(Reading text)

FinCEN Files: Banks Flagged Felix Sater for $100 Million In Suspicious Activity

Six financial institutions alerted the government to payments that had the hallmarks of financial crime — including millions that passed through an upstate New York mall — but Sater said they’re all legitimate.

Long before he emerged as one of the central figures in then–special counsel Robert Mueller’s investigation of President Donald Trump and Russia’s interference in the 2016 election, Felix Sater was conducting business in ways that US financial institutions considered suspicious.

Between 2013 and 2017, Bank of America, Wells Fargo, American Express, and three others alerted the government at least 10 times to more than $100 million in unusual transactions by Sater, his businesses, his wife’s granola company, and associates that included a powerful political family in Kazakhstan.

The financial records are part of the more than 2,100 suspicious activity reports, or SARs, that BuzzFeed News received and shared with the International Consortium of Investigative Journalists and more than 100 news organizations around the world as part of the FinCEN Files investigation. Banks must file SARs to the Treasury Department's Financial Crimes Enforcement Network, or FinCEN, when they spot the hallmarks of money laundering or other misconduct, but SARs are not in and of themselves evidence of a crime.

Sater’s SARs shed new light on one of the most inimitable figures of the Trump era and his complex and sometimes questionable financial dealings — dealings that, within the span of two decades, almost landed him in prison, restored him to a position of great comfort, and allowed him to rub shoulders with the rich and powerful.

The documents show that he had set up hard-to-track accounts in Switzerland and the British Virgin Islands. He also allowed relatives of a politician later accused of looting public funds to travel the globe on Sater’s credit card. And Wells Fargo reported that it suspected he opened an account for the “sole purpose of layering money,” a key step in the laundering process.

During two weeks of wide-ranging interviews with Sater, BuzzFeed News went through transactions that the banks flagged as suspicious. Amid asides about politics, his childhood, and his plans for the future, Sater said all the transactions were legitimate and that he had not laundered money. He said he believes the banks kept a particularly close watch on him because of his past financial crimes and his role in the special counsel’s investigation.

“I completely understand why I would get flagged in a suspicious activity report,” Sater said. “I understand it. I don’t like it. But I understand it.”

Referring to the massive fines that some financial institutions have had to pay for failing to stop criminal activity, he said: “Think about these banks. Them calling me suspicious is like Willie Sutton calling a pickpocket a criminal.”

Sater is a singular figure: a convicted felon who also helped the US fight financial crime; a guy from Brooklyn who went undercover in Cyprus and Istanbul to catch Russian and Ukrainian cybercriminals; a man who’s always up for a hustle; and someone who blew the whistle on assassination attempts of former president George W. Bush and former secretary of state Colin Powell, according to court documents.

Items listed in a dataset
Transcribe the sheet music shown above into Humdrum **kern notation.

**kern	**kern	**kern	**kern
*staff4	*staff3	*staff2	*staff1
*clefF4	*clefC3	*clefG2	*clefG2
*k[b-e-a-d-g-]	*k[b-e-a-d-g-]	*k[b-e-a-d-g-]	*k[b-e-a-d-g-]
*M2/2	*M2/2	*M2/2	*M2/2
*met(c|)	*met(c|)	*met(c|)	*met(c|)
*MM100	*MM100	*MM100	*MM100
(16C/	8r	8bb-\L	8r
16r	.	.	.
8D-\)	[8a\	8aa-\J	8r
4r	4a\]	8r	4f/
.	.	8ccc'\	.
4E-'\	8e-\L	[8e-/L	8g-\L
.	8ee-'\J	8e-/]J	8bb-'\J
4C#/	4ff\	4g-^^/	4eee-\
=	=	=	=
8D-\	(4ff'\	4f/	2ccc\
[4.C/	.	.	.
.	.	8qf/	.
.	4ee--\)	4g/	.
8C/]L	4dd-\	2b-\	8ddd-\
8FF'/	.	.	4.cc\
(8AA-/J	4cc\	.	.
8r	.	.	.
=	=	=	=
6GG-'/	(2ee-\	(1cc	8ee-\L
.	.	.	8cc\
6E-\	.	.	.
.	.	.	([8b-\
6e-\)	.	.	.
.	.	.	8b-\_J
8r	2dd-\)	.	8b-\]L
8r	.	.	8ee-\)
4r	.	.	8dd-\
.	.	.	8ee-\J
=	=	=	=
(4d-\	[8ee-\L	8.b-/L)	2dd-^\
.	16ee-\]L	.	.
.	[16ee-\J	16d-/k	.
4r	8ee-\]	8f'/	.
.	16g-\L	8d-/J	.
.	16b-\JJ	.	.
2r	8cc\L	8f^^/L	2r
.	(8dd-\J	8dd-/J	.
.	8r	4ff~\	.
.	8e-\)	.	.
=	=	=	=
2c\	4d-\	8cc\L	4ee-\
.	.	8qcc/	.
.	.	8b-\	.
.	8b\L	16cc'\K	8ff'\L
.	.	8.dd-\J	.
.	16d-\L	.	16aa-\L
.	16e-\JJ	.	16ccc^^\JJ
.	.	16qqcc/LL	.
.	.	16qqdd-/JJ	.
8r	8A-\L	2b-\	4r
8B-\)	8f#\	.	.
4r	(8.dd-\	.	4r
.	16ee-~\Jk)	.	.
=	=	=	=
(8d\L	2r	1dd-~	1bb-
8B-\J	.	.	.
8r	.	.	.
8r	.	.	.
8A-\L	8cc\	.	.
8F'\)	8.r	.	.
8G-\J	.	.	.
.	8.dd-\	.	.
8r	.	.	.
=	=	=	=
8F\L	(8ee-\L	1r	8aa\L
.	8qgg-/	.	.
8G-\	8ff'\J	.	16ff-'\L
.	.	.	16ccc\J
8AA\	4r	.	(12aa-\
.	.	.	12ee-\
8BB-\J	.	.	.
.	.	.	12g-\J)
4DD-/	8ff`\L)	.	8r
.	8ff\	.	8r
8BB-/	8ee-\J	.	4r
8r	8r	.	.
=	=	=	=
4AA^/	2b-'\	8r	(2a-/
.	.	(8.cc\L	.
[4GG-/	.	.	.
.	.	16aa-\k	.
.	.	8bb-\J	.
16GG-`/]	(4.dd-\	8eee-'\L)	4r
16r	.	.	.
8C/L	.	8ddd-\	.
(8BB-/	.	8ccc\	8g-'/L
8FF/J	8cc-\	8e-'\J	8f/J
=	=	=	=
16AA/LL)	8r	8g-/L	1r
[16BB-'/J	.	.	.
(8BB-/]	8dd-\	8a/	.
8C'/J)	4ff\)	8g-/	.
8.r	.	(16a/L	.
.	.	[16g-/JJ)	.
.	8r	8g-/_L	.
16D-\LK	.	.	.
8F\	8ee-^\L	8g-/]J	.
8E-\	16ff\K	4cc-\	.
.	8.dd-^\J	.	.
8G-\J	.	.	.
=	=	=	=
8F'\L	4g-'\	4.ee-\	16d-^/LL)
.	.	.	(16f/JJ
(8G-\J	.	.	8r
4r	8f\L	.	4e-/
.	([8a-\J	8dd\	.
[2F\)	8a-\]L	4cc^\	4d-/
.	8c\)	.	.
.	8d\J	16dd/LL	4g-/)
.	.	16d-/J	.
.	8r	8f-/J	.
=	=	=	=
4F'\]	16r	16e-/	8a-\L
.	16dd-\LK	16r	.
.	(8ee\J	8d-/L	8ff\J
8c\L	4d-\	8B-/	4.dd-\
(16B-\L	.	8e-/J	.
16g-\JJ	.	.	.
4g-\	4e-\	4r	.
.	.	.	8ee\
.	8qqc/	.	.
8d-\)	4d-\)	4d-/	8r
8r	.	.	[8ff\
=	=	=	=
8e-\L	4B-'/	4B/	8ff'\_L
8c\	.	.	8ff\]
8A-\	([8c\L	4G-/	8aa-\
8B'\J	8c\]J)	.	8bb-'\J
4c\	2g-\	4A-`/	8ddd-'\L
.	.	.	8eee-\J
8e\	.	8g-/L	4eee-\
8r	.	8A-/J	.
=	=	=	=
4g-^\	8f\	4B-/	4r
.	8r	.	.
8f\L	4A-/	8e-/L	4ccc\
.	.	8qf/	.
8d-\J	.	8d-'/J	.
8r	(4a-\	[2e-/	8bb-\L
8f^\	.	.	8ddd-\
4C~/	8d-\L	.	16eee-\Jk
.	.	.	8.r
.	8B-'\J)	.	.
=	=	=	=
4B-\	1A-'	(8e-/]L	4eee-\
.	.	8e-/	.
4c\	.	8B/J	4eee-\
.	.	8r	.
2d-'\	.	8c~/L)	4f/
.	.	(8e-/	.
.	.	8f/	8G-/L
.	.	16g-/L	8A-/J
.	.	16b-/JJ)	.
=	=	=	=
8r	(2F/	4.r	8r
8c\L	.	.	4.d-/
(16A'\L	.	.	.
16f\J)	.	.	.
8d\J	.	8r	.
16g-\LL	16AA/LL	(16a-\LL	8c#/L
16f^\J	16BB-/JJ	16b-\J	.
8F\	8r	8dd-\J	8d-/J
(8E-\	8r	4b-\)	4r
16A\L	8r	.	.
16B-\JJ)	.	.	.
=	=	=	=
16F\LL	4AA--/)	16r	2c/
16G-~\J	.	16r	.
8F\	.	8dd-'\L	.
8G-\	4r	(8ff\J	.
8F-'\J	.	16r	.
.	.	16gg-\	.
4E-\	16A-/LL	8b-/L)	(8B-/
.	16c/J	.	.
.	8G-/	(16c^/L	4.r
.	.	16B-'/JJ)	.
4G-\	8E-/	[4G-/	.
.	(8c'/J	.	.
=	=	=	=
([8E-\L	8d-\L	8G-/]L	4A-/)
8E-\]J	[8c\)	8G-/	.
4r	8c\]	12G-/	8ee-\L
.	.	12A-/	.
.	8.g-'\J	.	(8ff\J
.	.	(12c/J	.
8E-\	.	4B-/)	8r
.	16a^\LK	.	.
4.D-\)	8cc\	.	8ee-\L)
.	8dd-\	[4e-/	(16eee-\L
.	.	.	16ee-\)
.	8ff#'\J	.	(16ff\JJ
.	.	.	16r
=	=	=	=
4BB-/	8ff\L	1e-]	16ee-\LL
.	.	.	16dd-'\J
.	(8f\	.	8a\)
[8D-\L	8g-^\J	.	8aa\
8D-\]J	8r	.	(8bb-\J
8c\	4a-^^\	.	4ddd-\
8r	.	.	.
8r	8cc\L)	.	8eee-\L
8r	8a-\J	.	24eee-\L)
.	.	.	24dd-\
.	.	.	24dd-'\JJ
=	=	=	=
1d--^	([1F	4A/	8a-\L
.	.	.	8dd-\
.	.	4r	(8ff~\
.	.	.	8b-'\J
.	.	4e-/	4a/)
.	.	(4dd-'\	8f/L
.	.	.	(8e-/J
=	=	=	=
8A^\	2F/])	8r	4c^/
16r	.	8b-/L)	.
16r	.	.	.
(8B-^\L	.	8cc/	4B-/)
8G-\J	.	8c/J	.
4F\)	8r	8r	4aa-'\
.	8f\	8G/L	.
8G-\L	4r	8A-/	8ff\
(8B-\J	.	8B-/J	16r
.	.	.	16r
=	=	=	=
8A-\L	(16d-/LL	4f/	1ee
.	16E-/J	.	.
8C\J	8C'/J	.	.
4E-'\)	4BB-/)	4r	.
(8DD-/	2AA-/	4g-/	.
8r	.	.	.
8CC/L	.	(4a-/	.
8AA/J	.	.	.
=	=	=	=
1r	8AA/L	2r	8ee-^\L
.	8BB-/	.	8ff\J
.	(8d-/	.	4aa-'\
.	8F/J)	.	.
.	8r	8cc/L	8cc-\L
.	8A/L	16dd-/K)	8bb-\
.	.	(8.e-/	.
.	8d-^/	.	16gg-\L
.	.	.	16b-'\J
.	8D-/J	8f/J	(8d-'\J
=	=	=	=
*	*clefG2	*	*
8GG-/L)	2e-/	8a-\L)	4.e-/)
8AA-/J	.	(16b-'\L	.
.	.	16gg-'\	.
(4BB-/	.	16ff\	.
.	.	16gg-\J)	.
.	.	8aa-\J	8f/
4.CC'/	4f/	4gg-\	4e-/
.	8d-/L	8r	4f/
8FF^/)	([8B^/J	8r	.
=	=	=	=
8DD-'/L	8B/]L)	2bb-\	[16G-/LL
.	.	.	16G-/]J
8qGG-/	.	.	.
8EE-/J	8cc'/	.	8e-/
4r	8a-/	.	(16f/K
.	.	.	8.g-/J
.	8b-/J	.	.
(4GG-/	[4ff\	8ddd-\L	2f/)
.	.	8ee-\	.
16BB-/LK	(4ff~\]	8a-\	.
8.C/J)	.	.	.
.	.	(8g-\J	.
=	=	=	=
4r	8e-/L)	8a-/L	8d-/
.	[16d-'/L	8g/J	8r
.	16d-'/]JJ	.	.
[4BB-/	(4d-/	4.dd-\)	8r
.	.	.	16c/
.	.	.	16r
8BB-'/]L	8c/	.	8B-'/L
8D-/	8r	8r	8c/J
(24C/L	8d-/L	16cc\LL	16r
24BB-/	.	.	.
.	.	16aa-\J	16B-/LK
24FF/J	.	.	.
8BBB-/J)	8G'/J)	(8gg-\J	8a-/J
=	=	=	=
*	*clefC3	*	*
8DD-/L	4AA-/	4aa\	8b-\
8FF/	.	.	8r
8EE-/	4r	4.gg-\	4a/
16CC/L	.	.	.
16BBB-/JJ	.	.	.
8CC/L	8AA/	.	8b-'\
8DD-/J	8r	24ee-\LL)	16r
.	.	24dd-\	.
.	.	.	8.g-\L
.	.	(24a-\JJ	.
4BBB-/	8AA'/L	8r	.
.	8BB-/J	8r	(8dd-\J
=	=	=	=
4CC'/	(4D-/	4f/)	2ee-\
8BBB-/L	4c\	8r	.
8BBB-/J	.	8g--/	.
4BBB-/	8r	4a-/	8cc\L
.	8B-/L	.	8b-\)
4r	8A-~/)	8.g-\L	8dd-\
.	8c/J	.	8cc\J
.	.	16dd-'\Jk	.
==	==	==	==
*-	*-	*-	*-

(Study questions)
[1] Reproduce the part of the Sater article starting with "Six financial institutions" and going on through "family in Kazakhstan.".
[2] Please name the bank that, according to the Sater article, suspected Sater opened an account for the "sole purpose of layering money."
[3] Decide whether each statement agrees with the Sater article, and answer yes or no with the deciding words quoted from it.
(a) Sater had set up accounts in Switzerland and the British Virgin Islands.
(b) SARs are by themselves evidence of a crime.
(c) BuzzFeed News interviewed Sater over two months.

(Answers in order)
[1]
Six financial institutions alerted the government to payments that had the hallmarks of financial crime — including millions that passed through an upstate New York mall — but Sater said they’re all legitimate.

Long before he emerged as one of the central figures in then–special counsel Robert Mueller’s investigation of President Donald Trump and Russia’s interference in the 2016 election, Felix Sater was conducting business in ways that US financial institutions considered suspicious.

Between 2013 and 2017, Bank of America, Wells Fargo, American Express, and three others alerted the government at least 10 times to more than $100 million in unusual transactions by Sater, his businesses, his wife’s granola company, and associates that included a powerful political family in Kazakhstan.

[2] Wells Fargo

[3]
(a) Yes: "he had set up hard-to-track accounts in Switzerland and the British Virgin Islands"
(b) No: "SARs are not in and of themselves evidence of a crime"
(c) No: "During two weeks of wide-ranging interviews with Sater"